Trust is one of the essential tools needed to navigate an economic downturn. As discussions of a potential recession intensify, anxiety becomes more prevalent in the workplace. During the 2008 recession, 60% of millennials reportedly felt "anxious about [their] job security." This year, nearly 80% of U.S. workers are "worried" about losing their jobs as a recession looms. To address these fears, company leaders must remain as transparent as possible regarding their strategic approach. Managers and team leaders should also set clear expectations for employees as they work through economic uncertainty. Setting goals and opening clear communication channels will pave the way for success during these challenging times.
Companies looking to successfully navigate periods of economic uncertainty must also nurture their existing business relationships. Similar to maintaining effective relationships between company leadership and the workforce, keeping an open line of communication is essential. As companies look to cut costs, it’s important to ensure that your partners value the relationship that has already been built. Establishing regular meetings and remaining as transparent as possible will help achieve this goal. The second key to maintaining existing business relationships is remaining empathetic and approachable. As illustrated in the study above, anxiety rises in the workplace as the economy twists and turns. To engender trust and genuine camaraderie during these times, approach conversations with a level of emotional intelligence and care.

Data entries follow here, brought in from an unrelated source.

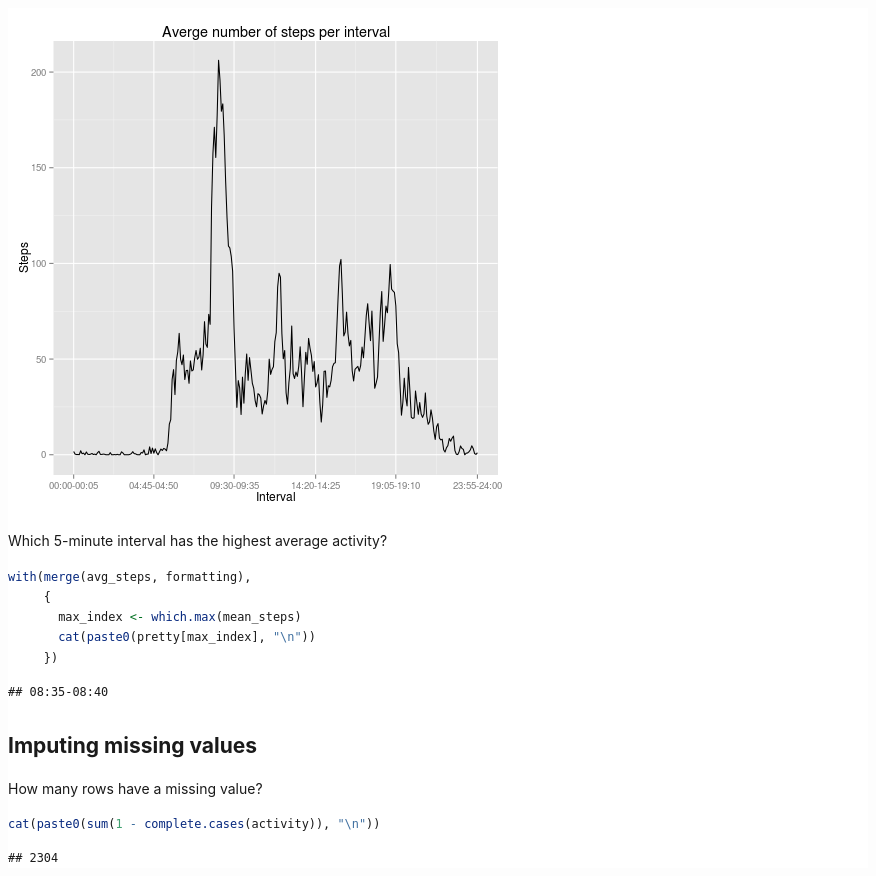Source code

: ![plot of chunk mean_activity_plot](figure/mean_activity_plot-1.png) 

Which 5-minute interval has the highest average activity?

```r
with(merge(avg_steps, formatting),
     {
       max_index <- which.max(mean_steps)
       cat(paste0(pretty[max_index], "\n"))
     })
```

```
## 08:35-08:40
```


## Imputing missing values

How many rows have a missing value?


```r
cat(paste0(sum(1 - complete.cases(activity)), "\n"))
```

```
## 2304
```
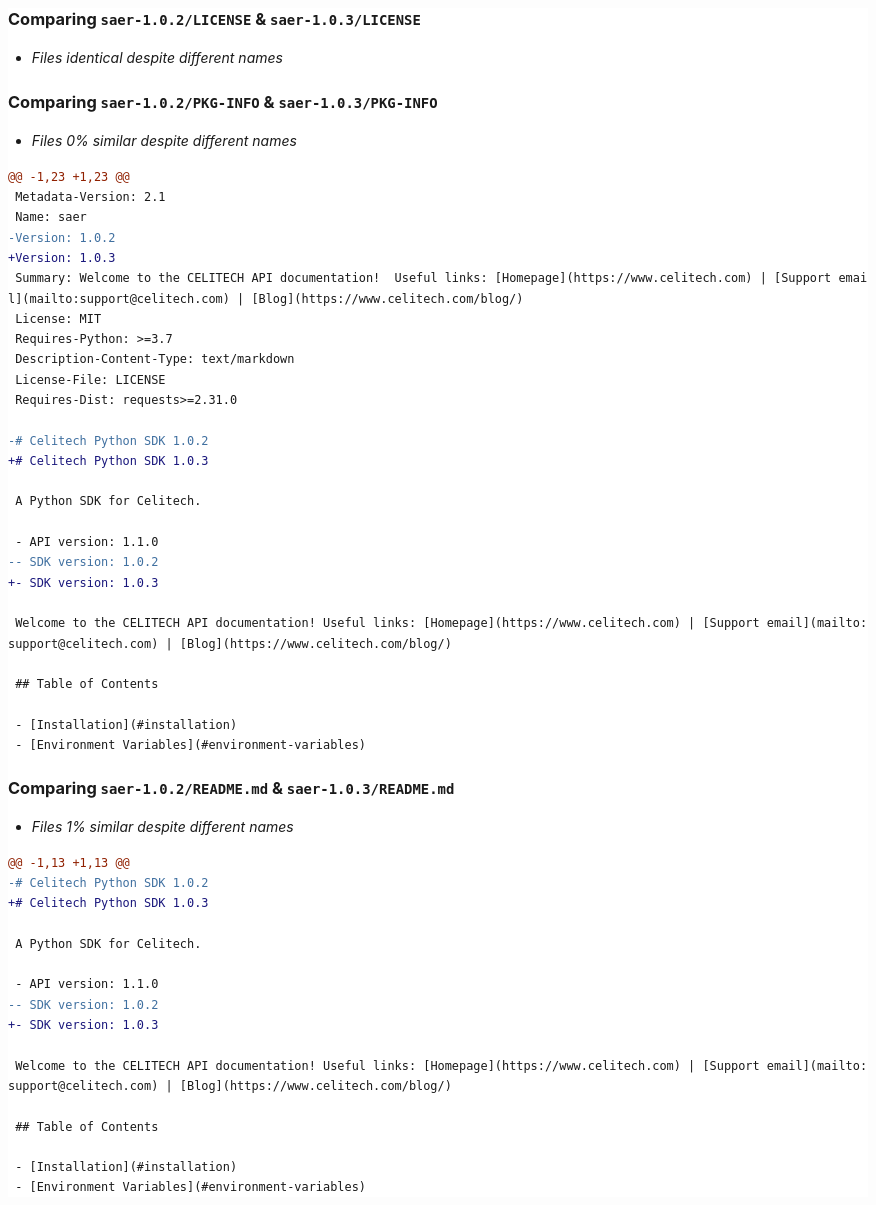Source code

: ### Comparing `saer-1.0.2/LICENSE` & `saer-1.0.3/LICENSE`

 * *Files identical despite different names*

### Comparing `saer-1.0.2/PKG-INFO` & `saer-1.0.3/PKG-INFO`

 * *Files 0% similar despite different names*

```diff
@@ -1,23 +1,23 @@
 Metadata-Version: 2.1
 Name: saer
-Version: 1.0.2
+Version: 1.0.3
 Summary: Welcome to the CELITECH API documentation!  Useful links: [Homepage](https://www.celitech.com) | [Support email](mailto:support@celitech.com) | [Blog](https://www.celitech.com/blog/) 
 License: MIT
 Requires-Python: >=3.7
 Description-Content-Type: text/markdown
 License-File: LICENSE
 Requires-Dist: requests>=2.31.0
 
-# Celitech Python SDK 1.0.2
+# Celitech Python SDK 1.0.3
 
 A Python SDK for Celitech.
 
 - API version: 1.1.0
-- SDK version: 1.0.2
+- SDK version: 1.0.3
 
 Welcome to the CELITECH API documentation! Useful links: [Homepage](https://www.celitech.com) | [Support email](mailto:support@celitech.com) | [Blog](https://www.celitech.com/blog/)
 
 ## Table of Contents
 
 - [Installation](#installation)
 - [Environment Variables](#environment-variables)
```

### Comparing `saer-1.0.2/README.md` & `saer-1.0.3/README.md`

 * *Files 1% similar despite different names*

```diff
@@ -1,13 +1,13 @@
-# Celitech Python SDK 1.0.2
+# Celitech Python SDK 1.0.3
 
 A Python SDK for Celitech.
 
 - API version: 1.1.0
-- SDK version: 1.0.2
+- SDK version: 1.0.3
 
 Welcome to the CELITECH API documentation! Useful links: [Homepage](https://www.celitech.com) | [Support email](mailto:support@celitech.com) | [Blog](https://www.celitech.com/blog/)
 
 ## Table of Contents
 
 - [Installation](#installation)
 - [Environment Variables](#environment-variables)
```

Protecting cash flow is another key component of a company's success during periods of economic strife. Customers are a company’s lifeline during an economic downturn and it is imperative that companies maintain positive relationships with their consumers. Businesses can build strong relationships with their existing customers by diversifying their product offerings. If companies veer away from their existing customer base, the price of attracting new consumers will prove to be more stressful and expensive in the long run.
Protect Cash, Cut Costs
As illustrated above, it is important to protect cash flow and eliminate unnecessary costs during a recession. Unfortunately, businesses often cut their public relations and marketing departments in the process. However, cutting these operations may not lead to improved performance. Following the recession of the 1980s, a McGraw-Hill study found that “companies that kept advertising through the dark days had sales that were up 275 percent from 1980, the base year, while those that had cut their budgets were up only 19 percent.” More recently, a 2008 study from the Harvard Business Review found that companies that cut marketing costs “faster and deeper than rivals did not necessarily flourish.” Instead of eliminating marketing efforts, companies should focus on advertising to existing clientele. Studies have shown that it is anywhere from five to 25 times more cost-effective to market to existing customers than attempting to pull in new customers during a recession. Also, marketing campaigns should remain positive and consistent. Consistent marketing messages should reflect the state of the economy and can be delivered through several mediums, including social media, blog posts, emails, etc. Due to restrictive laws in legal states and federal prohibition, the cannabis industry has always had to be creative and savvy regarding marketing. But during the pandemic, their customers knew that they were there for them.
Economic uncertainty is just another reality for the cannabis industry in the best of times, and other businesses are beginning to feel the pinch. When the COVID-19 pandemic struck the U.S. in 2020, companies had to undergo various changes and overcome a number of challenges to reach this point in time. The challenges that economists warn of now are different, but companies are better prepared to deal with them because of what has occurred over the last two years. By maintaining strong relationships with employees, nurturing existing business relationships, maximizing cash flow and marketing effectively, companies will emerge from this economic downturn stronger, and with a bigger sense of mission than they had going into it.
Hard lessons learned by the cannabis industry can inform every sector, allowing them to come out the other side of whatever it is that’s coming our way leaner, meaner and more prepared than ever for future challenges.